• [Requirement] Tally up the lines below that include the word "rule". Answer with the number alone.

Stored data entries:

>>>>

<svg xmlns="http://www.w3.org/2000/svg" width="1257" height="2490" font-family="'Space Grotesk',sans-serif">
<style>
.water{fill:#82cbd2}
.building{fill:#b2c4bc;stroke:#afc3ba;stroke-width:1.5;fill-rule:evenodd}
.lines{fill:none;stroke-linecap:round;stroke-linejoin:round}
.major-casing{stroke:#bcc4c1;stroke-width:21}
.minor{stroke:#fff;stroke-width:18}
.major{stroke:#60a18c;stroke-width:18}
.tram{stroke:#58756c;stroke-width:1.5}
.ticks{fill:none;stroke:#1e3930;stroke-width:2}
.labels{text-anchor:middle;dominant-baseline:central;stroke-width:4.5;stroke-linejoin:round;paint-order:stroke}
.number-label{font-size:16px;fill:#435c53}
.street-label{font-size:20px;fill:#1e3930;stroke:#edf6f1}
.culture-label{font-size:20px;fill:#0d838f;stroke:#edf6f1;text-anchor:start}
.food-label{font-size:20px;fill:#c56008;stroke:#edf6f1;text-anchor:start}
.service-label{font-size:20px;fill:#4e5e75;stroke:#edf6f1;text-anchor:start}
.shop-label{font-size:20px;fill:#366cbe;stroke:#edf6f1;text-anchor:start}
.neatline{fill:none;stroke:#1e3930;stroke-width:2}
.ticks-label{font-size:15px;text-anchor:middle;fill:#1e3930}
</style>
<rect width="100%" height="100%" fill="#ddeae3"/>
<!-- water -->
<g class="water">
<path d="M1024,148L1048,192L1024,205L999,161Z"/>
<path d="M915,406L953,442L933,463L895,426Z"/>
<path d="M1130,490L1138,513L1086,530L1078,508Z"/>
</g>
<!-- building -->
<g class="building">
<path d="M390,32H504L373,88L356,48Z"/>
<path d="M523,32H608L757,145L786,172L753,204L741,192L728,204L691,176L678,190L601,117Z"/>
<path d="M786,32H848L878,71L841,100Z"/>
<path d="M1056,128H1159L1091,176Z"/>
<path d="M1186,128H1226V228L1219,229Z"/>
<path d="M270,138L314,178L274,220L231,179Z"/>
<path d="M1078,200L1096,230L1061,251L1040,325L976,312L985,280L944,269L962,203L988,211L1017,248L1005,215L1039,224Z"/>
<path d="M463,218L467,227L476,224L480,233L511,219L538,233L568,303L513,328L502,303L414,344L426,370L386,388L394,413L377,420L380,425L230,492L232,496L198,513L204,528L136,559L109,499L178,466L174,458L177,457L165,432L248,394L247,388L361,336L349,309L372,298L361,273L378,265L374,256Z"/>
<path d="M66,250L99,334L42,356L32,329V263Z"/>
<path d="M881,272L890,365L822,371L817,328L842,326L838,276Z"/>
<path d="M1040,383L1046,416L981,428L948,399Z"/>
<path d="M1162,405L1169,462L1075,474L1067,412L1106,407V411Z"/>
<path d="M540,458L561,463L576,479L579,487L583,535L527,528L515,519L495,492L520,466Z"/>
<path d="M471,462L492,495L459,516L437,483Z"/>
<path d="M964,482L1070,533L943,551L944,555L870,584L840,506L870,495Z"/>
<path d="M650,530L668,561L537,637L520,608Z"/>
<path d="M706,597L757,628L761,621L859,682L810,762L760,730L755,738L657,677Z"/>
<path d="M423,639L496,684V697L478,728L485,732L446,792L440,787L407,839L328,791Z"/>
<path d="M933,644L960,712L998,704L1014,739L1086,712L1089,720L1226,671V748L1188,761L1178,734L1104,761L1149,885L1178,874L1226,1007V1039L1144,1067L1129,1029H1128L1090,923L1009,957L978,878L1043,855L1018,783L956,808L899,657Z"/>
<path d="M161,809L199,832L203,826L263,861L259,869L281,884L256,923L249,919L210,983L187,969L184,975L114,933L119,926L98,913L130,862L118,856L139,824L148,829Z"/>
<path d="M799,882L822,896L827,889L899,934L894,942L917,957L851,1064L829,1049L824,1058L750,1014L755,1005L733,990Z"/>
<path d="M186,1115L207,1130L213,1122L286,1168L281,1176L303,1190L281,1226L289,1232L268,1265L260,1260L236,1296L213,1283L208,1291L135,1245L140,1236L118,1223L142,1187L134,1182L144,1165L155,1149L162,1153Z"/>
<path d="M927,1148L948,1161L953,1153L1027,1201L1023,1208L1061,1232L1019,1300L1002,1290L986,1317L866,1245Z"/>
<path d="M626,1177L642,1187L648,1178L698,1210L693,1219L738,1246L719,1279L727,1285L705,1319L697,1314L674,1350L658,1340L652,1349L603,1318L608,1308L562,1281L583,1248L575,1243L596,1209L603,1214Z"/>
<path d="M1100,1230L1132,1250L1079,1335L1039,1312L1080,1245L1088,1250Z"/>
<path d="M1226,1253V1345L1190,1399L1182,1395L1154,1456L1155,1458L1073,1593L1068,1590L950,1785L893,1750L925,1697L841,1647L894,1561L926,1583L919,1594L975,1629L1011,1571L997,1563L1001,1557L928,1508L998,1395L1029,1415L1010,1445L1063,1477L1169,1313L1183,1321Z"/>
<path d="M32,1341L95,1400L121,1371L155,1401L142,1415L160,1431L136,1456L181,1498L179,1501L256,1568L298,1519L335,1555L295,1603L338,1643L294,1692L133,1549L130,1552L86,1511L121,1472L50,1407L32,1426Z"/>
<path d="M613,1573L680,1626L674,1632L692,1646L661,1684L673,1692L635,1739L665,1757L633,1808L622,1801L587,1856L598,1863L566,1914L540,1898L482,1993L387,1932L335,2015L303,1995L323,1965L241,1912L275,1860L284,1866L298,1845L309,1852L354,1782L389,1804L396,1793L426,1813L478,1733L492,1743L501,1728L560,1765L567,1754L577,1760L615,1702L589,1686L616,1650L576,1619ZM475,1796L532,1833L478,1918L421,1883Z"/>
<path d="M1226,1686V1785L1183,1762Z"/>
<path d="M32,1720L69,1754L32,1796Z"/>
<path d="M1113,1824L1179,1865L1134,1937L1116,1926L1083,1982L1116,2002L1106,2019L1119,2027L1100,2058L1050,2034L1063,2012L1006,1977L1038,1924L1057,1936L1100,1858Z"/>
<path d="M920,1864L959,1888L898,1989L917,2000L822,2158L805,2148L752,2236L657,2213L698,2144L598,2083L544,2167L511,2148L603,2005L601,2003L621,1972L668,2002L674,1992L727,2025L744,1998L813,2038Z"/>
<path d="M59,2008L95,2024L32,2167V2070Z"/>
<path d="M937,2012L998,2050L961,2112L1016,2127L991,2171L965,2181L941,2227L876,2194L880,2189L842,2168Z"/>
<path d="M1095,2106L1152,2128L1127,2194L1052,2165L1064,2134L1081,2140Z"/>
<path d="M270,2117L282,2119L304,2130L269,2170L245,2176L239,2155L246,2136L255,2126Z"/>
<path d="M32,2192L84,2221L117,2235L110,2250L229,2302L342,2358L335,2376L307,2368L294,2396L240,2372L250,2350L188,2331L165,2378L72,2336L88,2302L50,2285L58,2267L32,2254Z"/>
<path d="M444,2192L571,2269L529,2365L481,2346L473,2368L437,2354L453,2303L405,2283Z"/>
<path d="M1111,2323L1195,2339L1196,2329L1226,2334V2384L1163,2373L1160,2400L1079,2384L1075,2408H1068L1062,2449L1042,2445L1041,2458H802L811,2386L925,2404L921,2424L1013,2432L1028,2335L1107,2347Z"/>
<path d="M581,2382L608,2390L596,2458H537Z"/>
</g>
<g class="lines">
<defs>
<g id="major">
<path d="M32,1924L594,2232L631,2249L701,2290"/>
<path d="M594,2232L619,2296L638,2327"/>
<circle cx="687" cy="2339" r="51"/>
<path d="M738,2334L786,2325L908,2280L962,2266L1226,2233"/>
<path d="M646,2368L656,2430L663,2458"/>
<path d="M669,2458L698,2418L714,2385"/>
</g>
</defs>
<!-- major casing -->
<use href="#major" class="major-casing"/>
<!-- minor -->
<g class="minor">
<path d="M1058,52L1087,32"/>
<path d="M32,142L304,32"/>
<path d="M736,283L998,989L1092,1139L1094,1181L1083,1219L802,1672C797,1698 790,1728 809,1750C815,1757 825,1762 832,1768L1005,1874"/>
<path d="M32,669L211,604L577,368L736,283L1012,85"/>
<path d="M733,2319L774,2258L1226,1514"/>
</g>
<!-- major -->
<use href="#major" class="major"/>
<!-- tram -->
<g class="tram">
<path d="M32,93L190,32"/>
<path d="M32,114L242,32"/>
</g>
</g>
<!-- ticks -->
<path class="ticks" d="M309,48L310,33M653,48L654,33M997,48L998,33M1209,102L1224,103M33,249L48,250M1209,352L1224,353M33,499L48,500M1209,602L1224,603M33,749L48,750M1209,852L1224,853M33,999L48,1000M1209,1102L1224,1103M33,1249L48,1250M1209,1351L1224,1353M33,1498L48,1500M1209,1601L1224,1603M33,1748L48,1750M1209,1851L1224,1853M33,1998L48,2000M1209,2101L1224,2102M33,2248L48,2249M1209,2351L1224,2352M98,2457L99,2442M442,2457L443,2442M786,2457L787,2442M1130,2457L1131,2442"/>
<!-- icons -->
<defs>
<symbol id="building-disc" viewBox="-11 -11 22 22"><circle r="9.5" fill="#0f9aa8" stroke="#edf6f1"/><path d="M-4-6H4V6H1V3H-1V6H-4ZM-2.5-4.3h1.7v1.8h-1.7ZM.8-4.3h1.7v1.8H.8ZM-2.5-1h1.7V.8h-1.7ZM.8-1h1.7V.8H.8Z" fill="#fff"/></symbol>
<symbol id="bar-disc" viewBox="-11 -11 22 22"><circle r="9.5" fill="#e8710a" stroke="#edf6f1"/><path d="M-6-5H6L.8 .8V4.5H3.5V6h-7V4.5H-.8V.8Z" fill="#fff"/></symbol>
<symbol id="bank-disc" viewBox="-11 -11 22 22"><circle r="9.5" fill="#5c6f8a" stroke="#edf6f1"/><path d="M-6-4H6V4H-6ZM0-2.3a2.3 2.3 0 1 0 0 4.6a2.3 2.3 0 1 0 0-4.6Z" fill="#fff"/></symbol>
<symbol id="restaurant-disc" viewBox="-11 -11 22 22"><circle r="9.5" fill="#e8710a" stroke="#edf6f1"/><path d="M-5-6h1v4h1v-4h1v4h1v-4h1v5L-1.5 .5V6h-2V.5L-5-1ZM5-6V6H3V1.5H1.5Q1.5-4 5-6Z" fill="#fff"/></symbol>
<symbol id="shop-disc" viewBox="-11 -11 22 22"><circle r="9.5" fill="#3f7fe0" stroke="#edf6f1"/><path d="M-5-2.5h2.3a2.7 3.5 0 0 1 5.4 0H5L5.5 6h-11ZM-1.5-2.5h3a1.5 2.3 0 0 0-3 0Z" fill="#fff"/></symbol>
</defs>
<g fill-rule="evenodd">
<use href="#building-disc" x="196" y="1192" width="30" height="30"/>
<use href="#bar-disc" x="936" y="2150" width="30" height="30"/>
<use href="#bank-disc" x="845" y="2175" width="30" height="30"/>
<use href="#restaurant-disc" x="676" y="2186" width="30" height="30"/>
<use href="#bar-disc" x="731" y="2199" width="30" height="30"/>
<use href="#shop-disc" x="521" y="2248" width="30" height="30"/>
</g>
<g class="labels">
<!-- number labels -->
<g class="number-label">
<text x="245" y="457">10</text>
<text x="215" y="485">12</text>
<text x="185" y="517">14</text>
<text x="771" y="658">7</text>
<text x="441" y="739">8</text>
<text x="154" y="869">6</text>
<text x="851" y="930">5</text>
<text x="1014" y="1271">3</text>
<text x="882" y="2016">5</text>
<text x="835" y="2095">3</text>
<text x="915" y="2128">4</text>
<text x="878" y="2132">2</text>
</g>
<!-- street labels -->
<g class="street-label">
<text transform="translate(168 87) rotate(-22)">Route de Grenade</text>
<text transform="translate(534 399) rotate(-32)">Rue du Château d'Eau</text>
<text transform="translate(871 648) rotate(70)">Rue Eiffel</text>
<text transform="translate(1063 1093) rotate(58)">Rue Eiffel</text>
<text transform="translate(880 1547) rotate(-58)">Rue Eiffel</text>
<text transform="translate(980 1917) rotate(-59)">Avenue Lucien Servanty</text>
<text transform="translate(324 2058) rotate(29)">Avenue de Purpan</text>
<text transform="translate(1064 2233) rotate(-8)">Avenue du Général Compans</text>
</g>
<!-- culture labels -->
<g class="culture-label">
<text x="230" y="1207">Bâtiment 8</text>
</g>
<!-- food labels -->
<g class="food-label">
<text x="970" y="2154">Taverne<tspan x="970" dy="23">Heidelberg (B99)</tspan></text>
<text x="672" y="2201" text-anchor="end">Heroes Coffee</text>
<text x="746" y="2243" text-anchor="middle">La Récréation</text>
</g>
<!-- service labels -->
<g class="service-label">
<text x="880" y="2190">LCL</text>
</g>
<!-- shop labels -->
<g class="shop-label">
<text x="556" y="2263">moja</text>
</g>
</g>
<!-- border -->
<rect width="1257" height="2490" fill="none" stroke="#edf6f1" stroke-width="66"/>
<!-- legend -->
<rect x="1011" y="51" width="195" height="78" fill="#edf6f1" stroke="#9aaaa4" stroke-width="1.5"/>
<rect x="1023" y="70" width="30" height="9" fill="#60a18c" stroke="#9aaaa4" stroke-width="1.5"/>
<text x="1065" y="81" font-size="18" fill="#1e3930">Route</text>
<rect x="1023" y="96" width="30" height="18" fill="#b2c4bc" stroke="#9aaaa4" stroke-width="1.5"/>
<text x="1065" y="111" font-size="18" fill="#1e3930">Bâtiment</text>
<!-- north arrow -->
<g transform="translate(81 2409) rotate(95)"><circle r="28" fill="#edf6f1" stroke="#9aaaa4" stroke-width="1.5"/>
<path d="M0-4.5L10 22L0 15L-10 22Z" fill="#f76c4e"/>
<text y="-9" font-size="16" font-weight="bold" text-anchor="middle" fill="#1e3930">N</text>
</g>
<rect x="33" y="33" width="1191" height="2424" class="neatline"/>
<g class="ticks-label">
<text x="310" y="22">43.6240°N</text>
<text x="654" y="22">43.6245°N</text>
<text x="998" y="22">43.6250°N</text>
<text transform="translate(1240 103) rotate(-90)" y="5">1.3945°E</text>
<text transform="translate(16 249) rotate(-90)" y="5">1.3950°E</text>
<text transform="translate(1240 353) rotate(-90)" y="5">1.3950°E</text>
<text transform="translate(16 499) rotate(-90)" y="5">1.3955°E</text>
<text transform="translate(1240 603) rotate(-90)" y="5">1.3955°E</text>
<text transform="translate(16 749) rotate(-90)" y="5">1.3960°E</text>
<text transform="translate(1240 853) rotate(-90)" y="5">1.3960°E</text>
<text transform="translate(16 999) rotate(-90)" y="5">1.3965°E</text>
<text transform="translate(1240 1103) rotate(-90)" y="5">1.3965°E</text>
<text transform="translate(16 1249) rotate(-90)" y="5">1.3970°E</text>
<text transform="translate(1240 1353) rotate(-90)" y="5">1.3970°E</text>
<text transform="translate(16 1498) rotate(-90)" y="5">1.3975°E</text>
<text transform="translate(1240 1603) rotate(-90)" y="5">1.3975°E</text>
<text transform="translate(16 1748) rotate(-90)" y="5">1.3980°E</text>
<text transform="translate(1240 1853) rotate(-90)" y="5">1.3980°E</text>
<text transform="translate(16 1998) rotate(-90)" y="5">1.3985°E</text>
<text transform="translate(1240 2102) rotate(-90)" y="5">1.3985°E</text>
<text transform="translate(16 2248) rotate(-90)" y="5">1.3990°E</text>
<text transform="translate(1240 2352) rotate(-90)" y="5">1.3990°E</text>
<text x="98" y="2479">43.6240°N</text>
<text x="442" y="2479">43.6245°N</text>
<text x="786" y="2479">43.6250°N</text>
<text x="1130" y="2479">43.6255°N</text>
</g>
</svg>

<<<<

• [Answer space] 2